Na investigação dos EUA contra o Brasil, o governo americano cita a remoção de conteúdos políticos como fator relevante para possíveis sanções comerciais. A avaliação ocorre no âmbito da seção 301 e envolve medidas contra o Brasil.

Entre os pontos mencionados, o USTR aponta decisões judiciais que determinaram a retirada de posts políticos e a suspensão de perfis em plataformas norte-americanas. Segundo o órgão, houve ordens sigilosas que proibiram avisos aos donos das contas e passaram a prever multas e restrições a ativos, contas e sistemas de pagamento no Brasil.

O ministro do STF Alexandre de Moraes é o principal nome associado a tais decisões. Em 2025, o ex-presidente Donald Trump publicamente criticou Moraes, em meio a críticas à moderação de conteúdos em redes sociais.

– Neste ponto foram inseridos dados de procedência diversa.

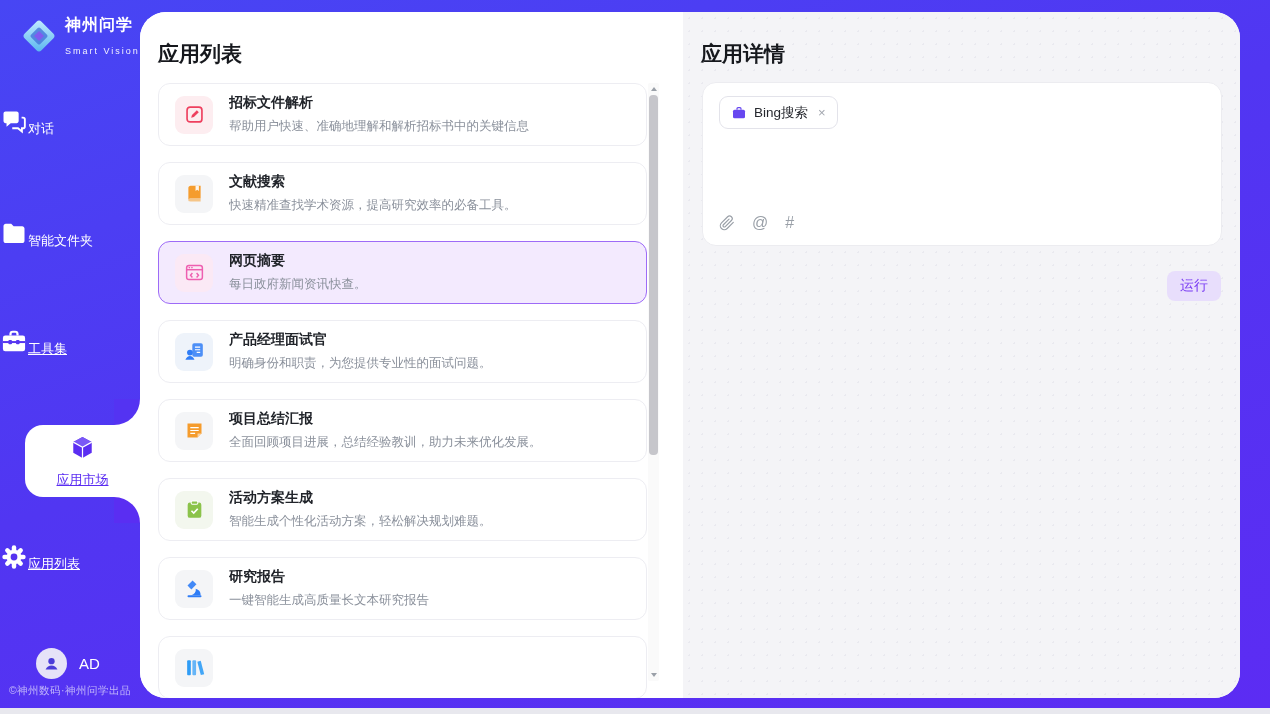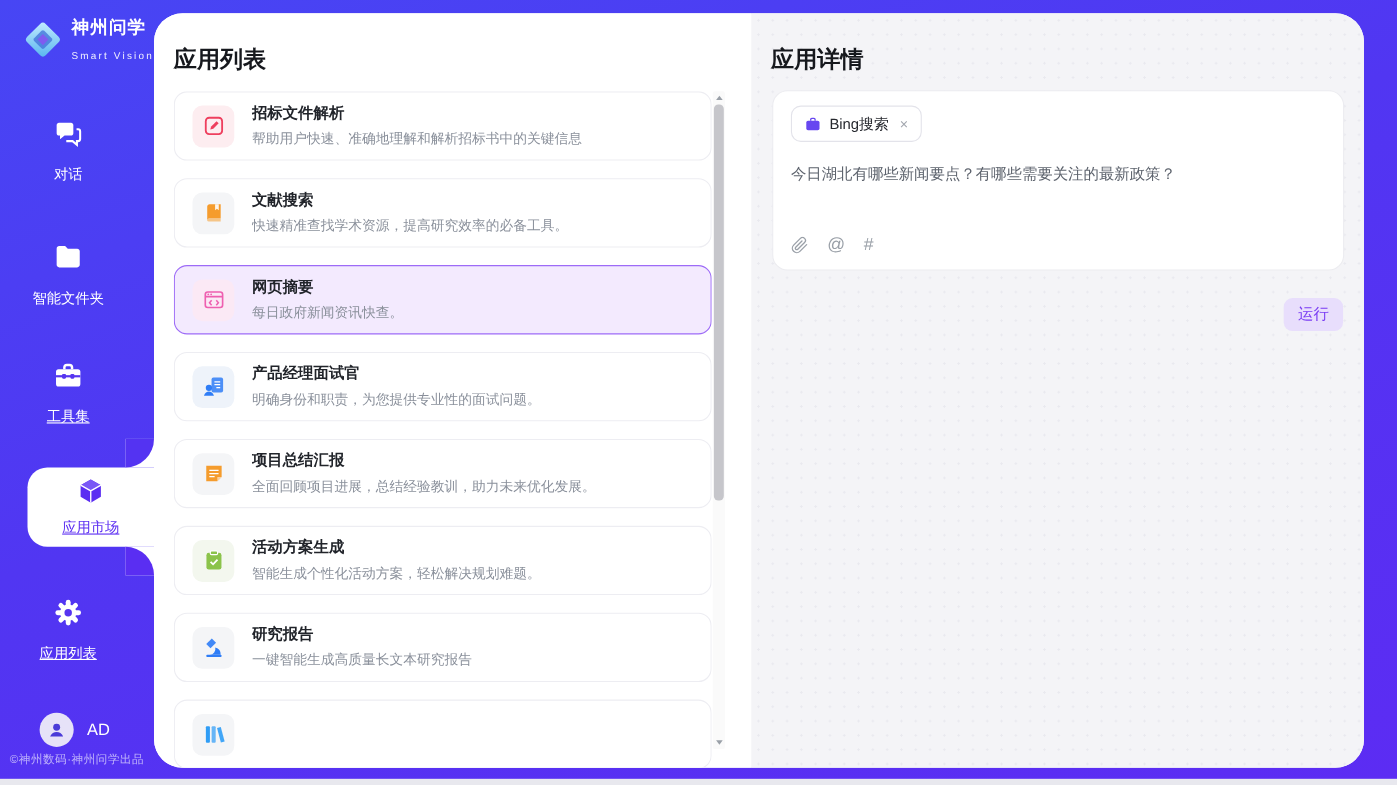"对话" .nav-item { flex-direction: column -> none }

Outras práticas não consideradas razoáveis, segundo o governo dos EUA, envolvem o Pix, tarifas preferenciais, ações sobre patentes, pirataria, etanol e desmatamento ilegal. O USTR sustenta que a política tarifária brasileira de 2017 não ofereceu tratamento recíproco aos EUA.

O USTR conclui que há práticas do governo brasileiro que limitam o comércio com os EUA. Foi aberta uma consulta pública sobre possíveis medidas de retaliação e as negociações com Brasília seguem antes de 15 de julho de 2026.

Segundo o representante comercial Jamieson Greer, houve encontros com o presidente Lula e ministros, mas diferenças persistem. Greer afirma a continuidade do diálogo com o governo brasileiro até o prazo legal de 15 de julho.

Calendário de defesa no processo estabelece datas: pedidos de audiência devem ser enviados até 22 de junho; comentários por escrito vão até 1º de julho; a audiência final está marcada para 6 de julho.